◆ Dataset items
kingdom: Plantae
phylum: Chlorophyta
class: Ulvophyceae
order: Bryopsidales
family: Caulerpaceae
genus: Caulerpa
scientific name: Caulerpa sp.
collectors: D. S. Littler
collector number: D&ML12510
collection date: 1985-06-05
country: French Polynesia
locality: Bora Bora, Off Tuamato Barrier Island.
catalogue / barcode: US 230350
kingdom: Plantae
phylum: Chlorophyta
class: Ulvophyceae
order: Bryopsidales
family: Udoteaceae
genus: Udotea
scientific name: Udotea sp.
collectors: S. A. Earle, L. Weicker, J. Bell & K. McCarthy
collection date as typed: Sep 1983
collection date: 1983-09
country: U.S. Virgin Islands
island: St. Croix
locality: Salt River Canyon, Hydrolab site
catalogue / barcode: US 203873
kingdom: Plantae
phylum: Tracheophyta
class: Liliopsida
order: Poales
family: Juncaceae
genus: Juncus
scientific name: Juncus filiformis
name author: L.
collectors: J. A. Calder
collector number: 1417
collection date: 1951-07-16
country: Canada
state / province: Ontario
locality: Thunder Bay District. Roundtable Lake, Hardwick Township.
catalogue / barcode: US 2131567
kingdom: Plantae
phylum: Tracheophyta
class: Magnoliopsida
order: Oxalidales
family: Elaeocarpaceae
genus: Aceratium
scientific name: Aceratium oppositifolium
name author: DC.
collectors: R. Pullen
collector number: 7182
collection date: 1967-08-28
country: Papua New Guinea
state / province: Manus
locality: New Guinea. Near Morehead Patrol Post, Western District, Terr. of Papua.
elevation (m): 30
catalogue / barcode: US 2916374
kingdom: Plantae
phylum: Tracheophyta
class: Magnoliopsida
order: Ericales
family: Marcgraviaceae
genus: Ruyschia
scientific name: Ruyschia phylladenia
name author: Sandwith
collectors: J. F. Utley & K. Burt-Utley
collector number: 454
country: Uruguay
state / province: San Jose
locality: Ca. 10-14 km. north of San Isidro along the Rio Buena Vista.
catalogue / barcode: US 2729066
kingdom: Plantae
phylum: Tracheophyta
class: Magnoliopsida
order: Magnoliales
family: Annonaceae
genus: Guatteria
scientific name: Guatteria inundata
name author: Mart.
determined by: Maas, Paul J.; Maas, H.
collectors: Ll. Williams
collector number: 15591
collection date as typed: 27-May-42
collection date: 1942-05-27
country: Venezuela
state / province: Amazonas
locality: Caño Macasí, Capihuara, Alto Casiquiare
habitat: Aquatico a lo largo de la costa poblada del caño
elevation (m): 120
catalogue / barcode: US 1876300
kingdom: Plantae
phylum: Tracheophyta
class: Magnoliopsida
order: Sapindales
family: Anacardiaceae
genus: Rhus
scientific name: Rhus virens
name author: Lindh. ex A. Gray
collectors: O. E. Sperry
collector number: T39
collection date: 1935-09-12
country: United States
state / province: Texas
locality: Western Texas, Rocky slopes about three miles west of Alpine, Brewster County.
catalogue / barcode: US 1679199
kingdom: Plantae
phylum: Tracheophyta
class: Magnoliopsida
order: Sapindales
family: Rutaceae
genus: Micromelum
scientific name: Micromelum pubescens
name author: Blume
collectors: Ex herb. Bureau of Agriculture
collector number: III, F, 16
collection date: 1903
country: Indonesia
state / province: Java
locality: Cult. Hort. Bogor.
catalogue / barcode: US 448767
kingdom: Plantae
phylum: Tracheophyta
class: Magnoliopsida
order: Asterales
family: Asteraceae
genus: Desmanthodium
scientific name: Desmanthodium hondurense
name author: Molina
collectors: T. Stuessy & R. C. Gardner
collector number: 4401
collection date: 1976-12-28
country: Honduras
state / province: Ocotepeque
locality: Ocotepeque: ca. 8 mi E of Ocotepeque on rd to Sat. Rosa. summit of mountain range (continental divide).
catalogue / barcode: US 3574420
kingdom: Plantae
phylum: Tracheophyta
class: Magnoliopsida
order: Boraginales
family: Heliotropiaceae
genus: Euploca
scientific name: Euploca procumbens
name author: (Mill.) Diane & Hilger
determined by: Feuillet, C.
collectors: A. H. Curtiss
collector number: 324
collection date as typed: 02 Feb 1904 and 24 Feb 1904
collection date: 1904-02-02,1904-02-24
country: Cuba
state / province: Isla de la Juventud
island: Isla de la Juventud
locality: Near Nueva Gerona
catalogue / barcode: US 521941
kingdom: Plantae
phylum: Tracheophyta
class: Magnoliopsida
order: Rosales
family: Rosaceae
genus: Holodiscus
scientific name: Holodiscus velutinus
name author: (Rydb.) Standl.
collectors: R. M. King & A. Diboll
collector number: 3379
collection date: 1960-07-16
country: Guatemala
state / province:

◆ AIM
Render every line of the listing above as a numbered list, omitting any blank lines.

◆ WRITTEN ANSWER
1. kingdom: Plantae
2. phylum: Chlorophyta
3. class: Ulvophyceae
4. order: Bryopsidales
5. family: Caulerpaceae
6. genus: Caulerpa
7. scientific name: Caulerpa sp.
8. collectors: D. S. Littler
9. collector number: D&ML12510
10. collection date: 1985-06-05
11. country: French Polynesia
12. locality: Bora Bora, Off Tuamato Barrier Island.
13. catalogue / barcode: US 230350
14. kingdom: Plantae
15. phylum: Chlorophyta
16. class: Ulvophyceae
17. order: Bryopsidales
18. family: Udoteaceae
19. genus: Udotea
20. scientific name: Udotea sp.
21. collectors: S. A. Earle, L. Weicker, J. Bell & K. McCarthy
22. collection date as typed: Sep 1983
23. collection date: 1983-09
24. country: U.S. Virgin Islands
25. island: St. Croix
26. locality: Salt River Canyon, Hydrolab site
27. catalogue / barcode: US 203873
28. kingdom: Plantae
29. phylum: Tracheophyta
30. class: Liliopsida
31. order: Poales
32. family: Juncaceae
33. genus: Juncus
34. scientific name: Juncus filiformis
35. name author: L.
36. collectors: J. A. Calder
37. collector number: 1417
38. collection date: 1951-07-16
39. country: Canada
40. state / province: Ontario
41. locality: Thunder Bay District. Roundtable Lake, Hardwick Township.
42. catalogue / barcode: US 2131567
43. kingdom: Plantae
44. phylum: Tracheophyta
45. class: Magnoliopsida
46. order: Oxalidales
47. family: Elaeocarpaceae
48. genus: Aceratium
49. scientific name: Aceratium oppositifolium
50. name author: DC.
51. collectors: R. Pullen
52. collector number: 7182
53. collection date: 1967-08-28
54. country: Papua New Guinea
55. state / province: Manus
56. locality: New Guinea. Near Morehead Patrol Post, Western District, Terr. of Papua.
57. elevation (m): 30
58. catalogue / barcode: US 2916374
59. kingdom: Plantae
60. phylum: Tracheophyta
61. class: Magnoliopsida
62. order: Ericales
63. family: Marcgraviaceae
64. genus: Ruyschia
65. scientific name: Ruyschia phylladenia
66. name author: Sandwith
67. collectors: J. F. Utley & K. Burt-Utley
68. collector number: 454
69. country: Uruguay
70. state / province: San Jose
71. locality: Ca. 10-14 km. north of San Isidro along the Rio Buena Vista.
72. catalogue / barcode: US 2729066
73. kingdom: Plantae
74. phylum: Tracheophyta
75. class: Magnoliopsida
76. order: Magnoliales
77. family: Annonaceae
78. genus: Guatteria
79. scientific name: Guatteria inundata
80. name author: Mart.
81. determined by: Maas, Paul J.; Maas, H.
82. collectors: Ll. Williams
83. collector number: 15591
84. collection date as typed: 27-May-42
85. collection date: 1942-05-27
86. country: Venezuela
87. state / province: Amazonas
88. locality: Caño Macasí, Capihuara, Alto Casiquiare
89. habitat: Aquatico a lo largo de la costa poblada del caño
90. elevation (m): 120
91. catalogue / barcode: US 1876300
92. kingdom: Plantae
93. phylum: Tracheophyta
94. class: Magnoliopsida
95. order: Sapindales
96. family: Anacardiaceae
97. genus: Rhus
98. scientific name: Rhus virens
99. name author: Lindh. ex A. Gray
100. collectors: O. E. Sperry
101. collector number: T39
102. collection date: 1935-09-12
103. country: United States
104. state / province: Texas
105. locality: Western Texas, Rocky slopes about three miles west of Alpine, Brewster County.
106. catalogue / barcode: US 1679199
107. kingdom: Plantae
108. phylum: Tracheophyta
109. class: Magnoliopsida
110. order: Sapindales
111. family: Rutaceae
112. genus: Micromelum
113. scientific name: Micromelum pubescens
114. name author: Blume
115. collectors: Ex herb. Bureau of Agriculture
116. collector number: III, F, 16
117. collection date: 1903
118. country: Indonesia
119. state / province: Java
120. locality: Cult. Hort. Bogor.
121. catalogue / barcode: US 448767
122. kingdom: Plantae
123. phylum: Tracheophyta
124. class: Magnoliopsida
125. order: Asterales
126. family: Asteraceae
127. genus: Desmanthodium
128. scientific name: Desmanthodium hondurense
129. name author: Molina
130. collectors: T. Stuessy & R. C. Gardner
131. collector number: 4401
132. collection date: 1976-12-28
133. country: Honduras
134. state / province: Ocotepeque
135. locality: Ocotepeque: ca. 8 mi E of Ocotepeque on rd to Sat. Rosa. summit of mountain range (continental divide).
136. catalogue / barcode: US 3574420
137. kingdom: Plantae
138. phylum: Tracheophyta
139. class: Magnoliopsida
140. order: Boraginales
141. family: Heliotropiaceae
142. genus: Euploca
143. scientific name: Euploca procumbens
144. name author: (Mill.) Diane & Hilger
145. determined by: Feuillet, C.
146. collectors: A. H. Curtiss
147. collector number: 324
148. collection date as typed: 02 Feb 1904 and 24 Feb 1904
149. collection date: 1904-02-02,1904-02-24
150. country: Cuba
151. state / province: Isla de la Juventud
152. island: Isla de la Juventud
153. locality: Near Nueva Gerona
154. catalogue / barcode: US 521941
155. kingdom: Plantae
156. phylum: Tracheophyta
157. class: Magnoliopsida
158. order: Rosales
159. family: Rosaceae
160. genus: Holodiscus
161. scientific name: Holodiscus velutinus
162. name author: (Rydb.) Standl.
163. collectors: R. M. King & A. Diboll
164. collector number: 3379
165. collection date: 1960-07-16
166. country: Guatemala
167. state / province:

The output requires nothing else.